Amor y otras catástrofes
Si decimos que la mayoría de las películas dirigidas por los hermanos belgas Jean-Pierre y Luc Dardenne son auténticas obras maestras seguramente me esté quedando corto. Títulos como La promesa, El hijo, El silencio de Lorna o El niño han recibido multitud de alabanzas por parte de prensa y público, traducido en un sinfín de galardones (Cannes suele ser plaza fija donde triunfan año tras año) y parabienes merecidos de todas formas.
A través de sus films, han respetado siempre una coherencia en su trabajo. Son películas bañadas en cierto realismo que tiene sus raices en una linea más o menos militante. Quizás sean los cineastas que mejor han sabido traducir en imágenes sentimientos como el amor y la falta paterna; la amistad; el odio e incluso el perdón. A parte se les puede considerar como pioneros de un tipo de cine en el que la cámara parece que vaya pegada a la nuca de los protagonistas (no en vano se les ha acusado en alguna ocasión de rodar bajo los parámetros del cine Dogma).
Lo que es innegable es que cada estreno de cada uno de sus trabajos es una celebración, y ahora nos llega esta El chico de la bicicleta, que viene avalada por haber cosechado entre otros el Gran premio del Jurado en Cannes 2011. La historia es tan sencilla de explicar como difícil de rodar: un niño, del que su padre no quiere saber absolutamente nada, es acogido por una peluquera, quien intentará por todos los medios que se vaya integrando en una sociedad que le repele.
Otra vez la juventud perdida en conflicto con la autoridad paterna. La búsqueda del amor y su rechazo en los genes familiares es un tema recurrente en toda la obra de los Dardenne. En El niño un recién nacido era vendido sin pudor por su padre para sacar unos francos, mientras que en El hijo un padre afligido por la muerte de su propio hijo se vengaba del agresor que acabó con su vida. En este caso, los Dardenne nos ofrecen un relato menos dramático y más esperanzador donde el amor triunfa y los pozos de amargura se convierten en mera felicidad.

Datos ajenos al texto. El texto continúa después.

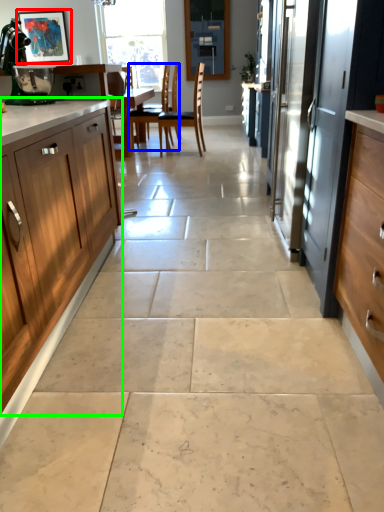
Question: Which object is positioned closest to picture frame (highlighted by a red box)? Select from chair (highlighted by a blue box) and cabinetry (highlighted by a green box).

Choices:
 (A) chair
 (B) cabinetry

Answer: (B)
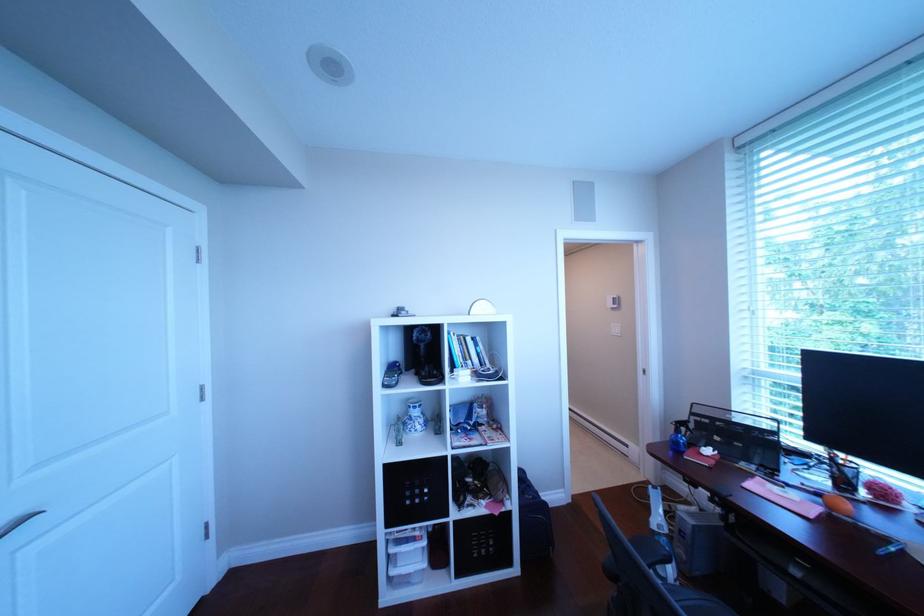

Como siempre ocurre en sus films, la puesta en escena es magistral. Los encuadres son trabajados de forma milimétrica y nada se deja a la improvisación. La dirección de actores, perfectamente construídos también es exquisita, destacando sobremanera las actuaciones de una soberbia Cecile de France, una de las mejores actrices francesas actuales a reivindicar, y el sorprendente Thomas Doret, que nos regala una de las interpretaciones más viscerales y nerviosas, impropias de un debutante en la gran pantalla. Y con ellos, un fijo en los films de los hermanos: Jeremy Renier (a quien vimos hace poco en Potiche, de François Ozon), en el rol de padre que reniega de su hijo ya que le estorba en sus nuevos planes.
El film es una delicia cargada de valores que debería proyectarse en todos los institutos; es hora y media de puro cine de sentimientos. La escena en que Samantha, la madre sustituta y Cyril se enfrentan en una lucha cuerpo a cuerpo destila una fuerza inaudita, y aquella otra en la que después de un accidente premeditado Cyril se levanta como un resorte en cuanto oye el móvil cuando todos se pensaban que había muerto refleja un canto a la vida tan surrealista como efectivo.
A pesar de los impedimentos y trabas que la vida te pueda llegar a poner hay que levantarse y buscar a aquellas personas que te puedan ayudar a superarlos. Parece sacado de un libro de autoayuda, pero estamos hablando de cine y del bueno, un cine dotado de una profundidad y una sutileza muy difíciles de lograr.
Los Dardenne observan el presente desde una óptica casi documental. El film no ofrece respuestas, lo que es un acierto absoluto ante tanta pseudo película que te explican una y otra vez como si se tratara de darte una papilla. Aquí el espectador debe poner de su parte, implicándose en un proceso emocional del que nadie puede ser ajeno. Recomendada a todos los amantes del cine en general y a los que gustan de historias corajudas en particular.